Friday, June 10, 2005

As Flies To Wanton Boys, Are We To The Gods (Pop Music Lyrics Edition)

"Lord, if you won't take care of us,
Won't you please please let us be?"
--Randy Newman, God's Song

voodoo The Oracle of Nuthin' Much speaks:
"Over the past year, the pace of economic activity in the United States has alternately paused and quickened. The most recent data support the view that the soft readings on the economy observed in the early spring were not presaging a more-serious slowdown in the pace of activity. Consumer spending firmed again, and indicators of business investment became somewhat more upbeat. Nonetheless, policymakers confront many of the same imbalances and uncertainties that were apparent a year ago."
That's life, that's what all the people say.
You're riding high in April,
Shot down in May
But I know I'm gonna change that tune,
When I'm back on top, back on top in June.

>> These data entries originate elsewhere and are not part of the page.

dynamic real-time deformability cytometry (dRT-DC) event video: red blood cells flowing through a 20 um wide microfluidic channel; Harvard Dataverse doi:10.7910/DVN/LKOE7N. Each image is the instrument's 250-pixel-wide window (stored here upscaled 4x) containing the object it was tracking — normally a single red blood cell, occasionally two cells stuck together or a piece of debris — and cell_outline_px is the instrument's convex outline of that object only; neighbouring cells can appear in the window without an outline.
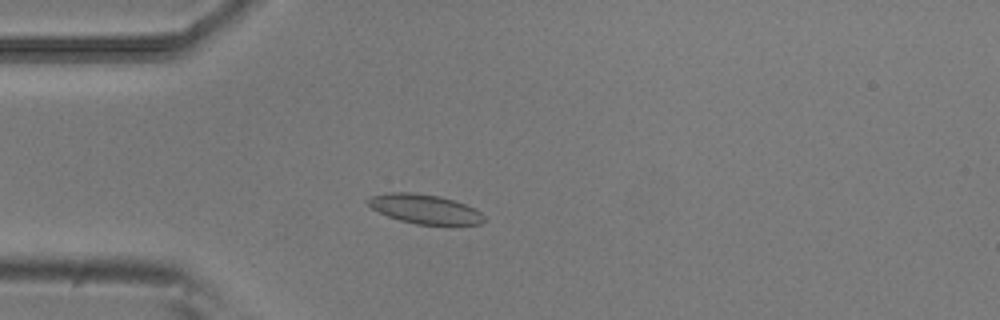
{"species": "common noctule bat (a hibernating species)", "species_latin": "Nyctalus noctula", "temperature_condition": "room temperature", "stored_images_in_passage": 52, "camera_frame_rate_fps": 3000, "um_per_image_px": 0.085, "animal": {"sex": "male", "body_mass_g": 20.5, "forearm_length_mm": 52.5}, "frame": {"image": 1, "passage_image": 13, "time_ms": 4.0, "image_size_px": [1000, 320], "cell_outline_px": [[484, 220], [480, 224], [416, 224], [400, 220], [388, 216], [372, 208], [364, 200], [372, 196], [388, 192], [412, 192], [440, 196], [476, 208], [484, 216]], "centroid_in_image_um": [36.08, 17.75], "position_along_channel_um": 48.9, "area_um2": 19.65}}
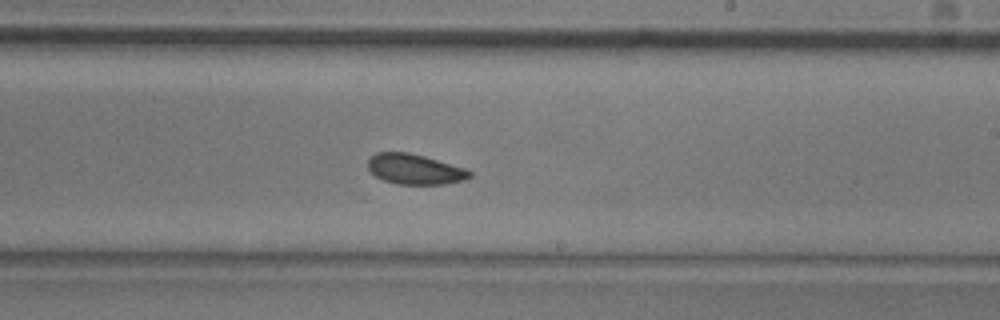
{"frame": {"image": 2, "passage_image": 30, "time_ms": 9.667, "image_size_px": [1000, 320], "cell_outline_px": [[472, 176], [464, 180], [444, 184], [396, 184], [384, 180], [376, 176], [368, 168], [368, 160], [376, 152], [408, 152], [424, 156], [464, 168], [472, 172]], "centroid_in_image_um": [35.25, 14.38], "position_along_channel_um": 253.7, "area_um2": 17.8}}
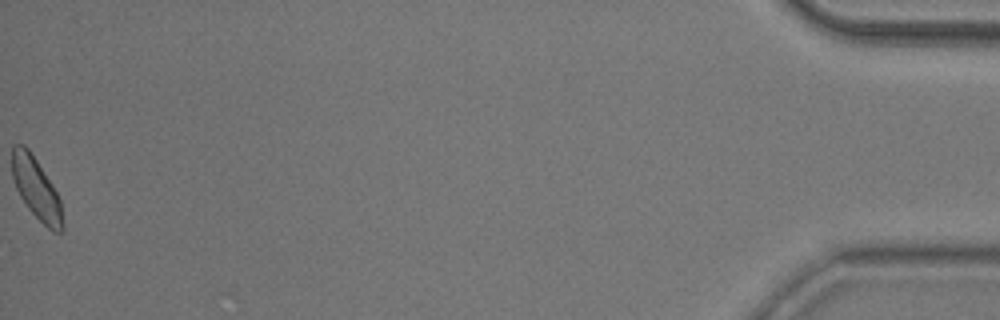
{"frame": {"image": 3, "passage_image": 52, "time_ms": 17.0, "image_size_px": [1000, 320], "cell_outline_px": [[64, 228], [60, 232], [52, 232], [28, 208], [20, 196], [16, 188], [12, 176], [12, 144], [24, 144], [28, 148], [52, 184], [60, 200], [64, 224]], "centroid_in_image_um": [3.08, 16.03], "position_along_channel_um": 432.1, "area_um2": 17.98}, "authors_computed_cell_mechanics": {"area_um2": 18.3804, "velocity_mm_per_s": 3.8151, "shape_relaxation_time_tau1_ms": 2.9687, "shape_relaxation_time_tau2_ms": 3.0498, "deformation_change_tau1": 0.0762, "deformation_change_tau2": 0.0775}}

--Frank Sinatra, That's Life

Or, for those of us less poetically inclined, who knows what tomorrow may bring? Not the Geezer-in-Residence, though you'd never know it by the genuflections the press makes in his direction every time he shows his face in a quasi-official capacity and babbles some incomprehensibly contradictory bushwa. He goes on to assure us, as he has more recently, that while a housing bubble is unlooked for, a bit of froth on the old cappucino can probably be expected. Or maybe not. In fact, who really knows? Not him--his job is to sit back and inhale the incense from the offerings we light to him every time the market gets a little jittery. So, what other pearls of cluelessness does the Oracle grace us with?
"Excluding a large but apparently transitory surge in bonuses and the proceeds of stock option exercises late last year, overall hourly labor compensation has exhibited few signs of acceleration. Thus, the rise in underlying unit labor costs has been mainly the result of the slower growth of output per hour. At the same time, evidence of increased pricing power can be gleaned from the profit margins of nonfinancial businesses, which have continued to press higher even outside the energy sector. Whether that rise in unit costs will feed into the core price level or will be absorbed by a fall in profit margins remains an open question."
You'd never know that these were human beings whose lives he so blithely stuffs into such bloodless econ-numbnuts babble. In other words, excluding some fat cats' golden parachutes, wages didn't go up, and where the cost of employing the peons rose, it wasn't because they were paid more, but because the lazy slobs slacked off. After squeezing the working man and woman out of a raise, and hiking retail and wholesale costs to consumers, it's still a crapshoot as to whether it will all even out or whether business will come out on top. And he gets paid for this. But let's turn our attention to that perennial favorite, the housing market:
"It appears that a substantial part of the acceleration in turnover reflects the purchase of second homes--either for investment or vacation purposes. Transactions in second homes, of course, are not restrained by the same forces that restrict the purchases or sales of primary residences--an individual can sell without having to move. This suggests that speculative activity may have had a greater role in generating the recent price increases than it has customarily had in the past.
The apparent froth in housing markets may have spilled over into mortgage markets. The dramatic increase in the prevalence of interest-only loans, as well as the introduction of other relatively exotic forms of adjustable-rate mortgages, are developments of particular concern. To be sure, these financing vehicles have their appropriate uses. But to the extent that some households may be employing these instruments to purchase a home that would otherwise be unaffordable, their use is beginning to add to the pressures in the marketplace."
People are speculating on houses, and artificially raising purchase prices. They can't afford them. Who knows what may happen if they have to sell and can't get back what they invested? Long-term interest rates have stayed low though he keeps raising short-terms. Lawdy, me, whatever could be the matter? He later slips the possiblility of large-scale bankruptcies in there and then glides right past it as if someone broke wind at the luncheon and the only polite thing to do is to pretend you didn't hear it. He ends with this cryptic statement:
"...despite some of the risks that I have highlighted, the U.S. economy seems to be on a reasonably firm footing, and underlying inflation remains contained...Nonetheless, the Committee will respond to changes in economic prospects as needed to fulfill its obligation to maintain price stability."
Yes, I'm so fucking reassured...watching the price of ticky-tacky cheeseboxes spiral sky-high while dime-a-dozen 3rd tier lawyers and marketing managers cream themselves over their latest acquisitions of preening McMansions and Jurassic SUVs. Meanwhile, this dementia victim is still selling the mythology of the Bush economy.

Please, God, send a miracle. Or lacking that, at least someone who isn't nearly brain-dead.